I’m on a mission. This winter, I will grow salad. Now, winter is a terrible time to grow salad. That’s why I’m doing it. I like a challenge, what can I say?

Since I’m in a relatively temperate climate, it doesn’t generally drop far below freezing. That means that I can grow greens outdoors throughout the winter. This is good for the kale and chard in the garden, little hardy greens that grow well in a slightly sheltered area or just out in the garden under a very thin layer of snow.

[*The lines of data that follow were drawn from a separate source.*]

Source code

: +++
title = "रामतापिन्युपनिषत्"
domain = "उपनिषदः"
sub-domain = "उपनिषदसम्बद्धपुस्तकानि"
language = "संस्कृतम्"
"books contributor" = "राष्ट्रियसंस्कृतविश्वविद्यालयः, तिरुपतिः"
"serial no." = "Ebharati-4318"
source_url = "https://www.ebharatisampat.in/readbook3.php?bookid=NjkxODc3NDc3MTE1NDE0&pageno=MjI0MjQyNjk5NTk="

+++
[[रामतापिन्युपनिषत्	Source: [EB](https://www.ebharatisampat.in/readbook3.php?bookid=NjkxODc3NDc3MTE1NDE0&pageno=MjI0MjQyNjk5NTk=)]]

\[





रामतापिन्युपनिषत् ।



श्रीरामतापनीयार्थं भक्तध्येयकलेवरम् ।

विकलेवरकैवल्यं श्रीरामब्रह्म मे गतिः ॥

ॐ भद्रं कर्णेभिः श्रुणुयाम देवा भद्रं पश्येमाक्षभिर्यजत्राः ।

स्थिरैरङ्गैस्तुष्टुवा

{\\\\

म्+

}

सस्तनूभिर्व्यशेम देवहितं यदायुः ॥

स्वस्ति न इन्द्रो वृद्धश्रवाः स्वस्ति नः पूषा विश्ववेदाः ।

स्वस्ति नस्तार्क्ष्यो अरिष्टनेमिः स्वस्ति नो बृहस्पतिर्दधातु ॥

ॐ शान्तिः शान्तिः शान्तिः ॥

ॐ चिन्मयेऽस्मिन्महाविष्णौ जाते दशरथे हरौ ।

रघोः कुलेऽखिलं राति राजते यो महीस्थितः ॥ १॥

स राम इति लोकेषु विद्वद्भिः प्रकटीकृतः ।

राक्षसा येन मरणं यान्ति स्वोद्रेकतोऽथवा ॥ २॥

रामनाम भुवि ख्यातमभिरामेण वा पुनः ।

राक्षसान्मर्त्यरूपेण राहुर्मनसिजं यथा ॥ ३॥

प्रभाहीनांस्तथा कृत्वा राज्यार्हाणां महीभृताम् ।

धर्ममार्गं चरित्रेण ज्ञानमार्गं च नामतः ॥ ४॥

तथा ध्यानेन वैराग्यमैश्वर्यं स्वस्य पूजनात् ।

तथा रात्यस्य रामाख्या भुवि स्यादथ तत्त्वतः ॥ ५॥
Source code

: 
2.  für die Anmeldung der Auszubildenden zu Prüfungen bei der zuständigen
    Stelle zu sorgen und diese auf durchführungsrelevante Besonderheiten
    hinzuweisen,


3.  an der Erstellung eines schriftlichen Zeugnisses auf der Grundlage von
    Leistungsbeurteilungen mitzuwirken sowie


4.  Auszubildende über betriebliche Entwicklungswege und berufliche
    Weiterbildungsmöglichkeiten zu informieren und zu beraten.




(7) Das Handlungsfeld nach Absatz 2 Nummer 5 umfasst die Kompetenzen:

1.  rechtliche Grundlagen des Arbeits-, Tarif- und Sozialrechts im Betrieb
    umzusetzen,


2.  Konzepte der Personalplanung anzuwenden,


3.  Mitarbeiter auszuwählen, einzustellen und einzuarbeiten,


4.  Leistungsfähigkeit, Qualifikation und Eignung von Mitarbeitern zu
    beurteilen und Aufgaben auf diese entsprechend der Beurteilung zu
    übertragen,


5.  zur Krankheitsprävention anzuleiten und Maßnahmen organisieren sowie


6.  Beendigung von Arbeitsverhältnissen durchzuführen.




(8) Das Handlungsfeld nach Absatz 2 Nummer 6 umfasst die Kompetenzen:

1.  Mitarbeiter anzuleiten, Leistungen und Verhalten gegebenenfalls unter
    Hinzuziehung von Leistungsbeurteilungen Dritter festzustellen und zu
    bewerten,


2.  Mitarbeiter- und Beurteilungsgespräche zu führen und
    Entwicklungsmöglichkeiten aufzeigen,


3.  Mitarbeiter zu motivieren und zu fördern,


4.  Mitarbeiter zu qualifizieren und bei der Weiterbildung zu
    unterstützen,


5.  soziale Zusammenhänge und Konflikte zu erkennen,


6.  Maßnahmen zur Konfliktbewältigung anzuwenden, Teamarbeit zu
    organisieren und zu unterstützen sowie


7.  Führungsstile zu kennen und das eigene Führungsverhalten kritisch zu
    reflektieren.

However, since my garden space is somewhat limited, I’ve also been experimenting with growing food inside my house. My experiments in indoor food growing have not always been successful. I’ve grown food on my living wall, but it just doesn’t get enough light to truly thrive. I’m currently trying a new mushroom log, and my fingers are crossed for abundant and delicious mushrooms throughout the year.

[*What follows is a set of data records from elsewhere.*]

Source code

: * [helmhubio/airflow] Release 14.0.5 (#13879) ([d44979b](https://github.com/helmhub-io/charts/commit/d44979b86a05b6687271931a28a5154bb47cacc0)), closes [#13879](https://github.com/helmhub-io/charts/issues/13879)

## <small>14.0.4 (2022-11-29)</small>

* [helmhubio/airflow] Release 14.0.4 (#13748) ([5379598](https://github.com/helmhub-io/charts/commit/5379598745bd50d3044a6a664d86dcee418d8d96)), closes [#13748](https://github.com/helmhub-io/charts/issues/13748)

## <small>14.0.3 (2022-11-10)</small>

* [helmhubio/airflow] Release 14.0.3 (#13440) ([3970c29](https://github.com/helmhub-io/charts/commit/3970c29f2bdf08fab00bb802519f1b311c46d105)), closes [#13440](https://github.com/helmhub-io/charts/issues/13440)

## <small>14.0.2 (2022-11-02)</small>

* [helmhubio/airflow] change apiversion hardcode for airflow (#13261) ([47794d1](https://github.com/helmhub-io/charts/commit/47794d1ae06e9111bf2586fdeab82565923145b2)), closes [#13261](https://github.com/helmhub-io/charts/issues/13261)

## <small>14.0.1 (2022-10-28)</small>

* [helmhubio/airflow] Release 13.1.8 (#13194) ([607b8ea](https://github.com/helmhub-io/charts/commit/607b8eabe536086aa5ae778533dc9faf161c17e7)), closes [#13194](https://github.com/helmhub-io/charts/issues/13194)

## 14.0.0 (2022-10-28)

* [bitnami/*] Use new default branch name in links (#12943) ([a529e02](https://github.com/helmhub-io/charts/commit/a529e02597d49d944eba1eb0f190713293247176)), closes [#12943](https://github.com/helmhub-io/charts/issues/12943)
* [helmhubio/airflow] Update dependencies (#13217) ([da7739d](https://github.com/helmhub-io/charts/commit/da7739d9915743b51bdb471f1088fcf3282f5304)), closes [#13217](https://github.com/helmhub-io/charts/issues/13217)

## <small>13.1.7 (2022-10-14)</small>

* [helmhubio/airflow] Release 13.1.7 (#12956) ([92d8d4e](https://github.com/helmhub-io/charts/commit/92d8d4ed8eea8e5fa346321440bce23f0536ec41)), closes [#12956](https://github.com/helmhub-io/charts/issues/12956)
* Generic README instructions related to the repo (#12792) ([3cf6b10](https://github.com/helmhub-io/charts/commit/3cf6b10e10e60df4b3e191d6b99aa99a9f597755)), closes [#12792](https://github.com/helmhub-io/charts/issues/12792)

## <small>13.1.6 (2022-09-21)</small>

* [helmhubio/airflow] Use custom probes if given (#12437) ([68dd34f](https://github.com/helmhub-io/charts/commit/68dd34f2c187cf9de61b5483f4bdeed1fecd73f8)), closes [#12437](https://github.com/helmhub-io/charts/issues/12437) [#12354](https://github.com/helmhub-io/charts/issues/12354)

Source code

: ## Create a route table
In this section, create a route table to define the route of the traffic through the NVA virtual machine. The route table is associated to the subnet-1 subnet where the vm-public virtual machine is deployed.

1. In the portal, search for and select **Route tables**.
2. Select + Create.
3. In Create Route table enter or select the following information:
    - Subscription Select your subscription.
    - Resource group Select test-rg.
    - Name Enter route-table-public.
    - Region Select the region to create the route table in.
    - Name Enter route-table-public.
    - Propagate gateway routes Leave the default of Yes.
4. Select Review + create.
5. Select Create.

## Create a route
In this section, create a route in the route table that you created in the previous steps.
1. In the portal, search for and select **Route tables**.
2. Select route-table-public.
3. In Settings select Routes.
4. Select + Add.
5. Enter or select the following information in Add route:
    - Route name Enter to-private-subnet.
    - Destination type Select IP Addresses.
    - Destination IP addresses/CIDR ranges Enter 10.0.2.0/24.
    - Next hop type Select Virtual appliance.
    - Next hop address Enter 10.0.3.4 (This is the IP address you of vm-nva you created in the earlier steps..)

During the winter months, we often try to eat locally and eat things like sprouts for our salad. Around the Pacific Northwest, there are a few farmers growing winter greens outdoors, but not many yet. However, sprouts are expensive, and I’m not terribly fond of the plastic packaging either.

Luckily for me, a neighbor gave us a sprouting bag recently. Now, I have tried sprouting in all sorts of containers. I’ve tried the mason jar method. I’ve tried an official and expensive sprouter. I’ve tried all of these things, and all of the sprouts have gone slimy and mouldy, even when I’m diligent and follow the instructions.

The sprout bag worked! It’s a thin bag that allows air to flow through it. I put the seeds in, soak the bag in clean water for a minute, and hang it up. It dries out, and later that day I soak it again. Soaking it, allowing it to be damp for a while, and hanging it to dry seems to give the sprouts the air flow they need in our damp climate.

I’ve stopped growing sprouts for now because we have such an abundance of garden vegetables. However, come the fall, I’m hoping that these lovely sprouts will become a staple of our salads.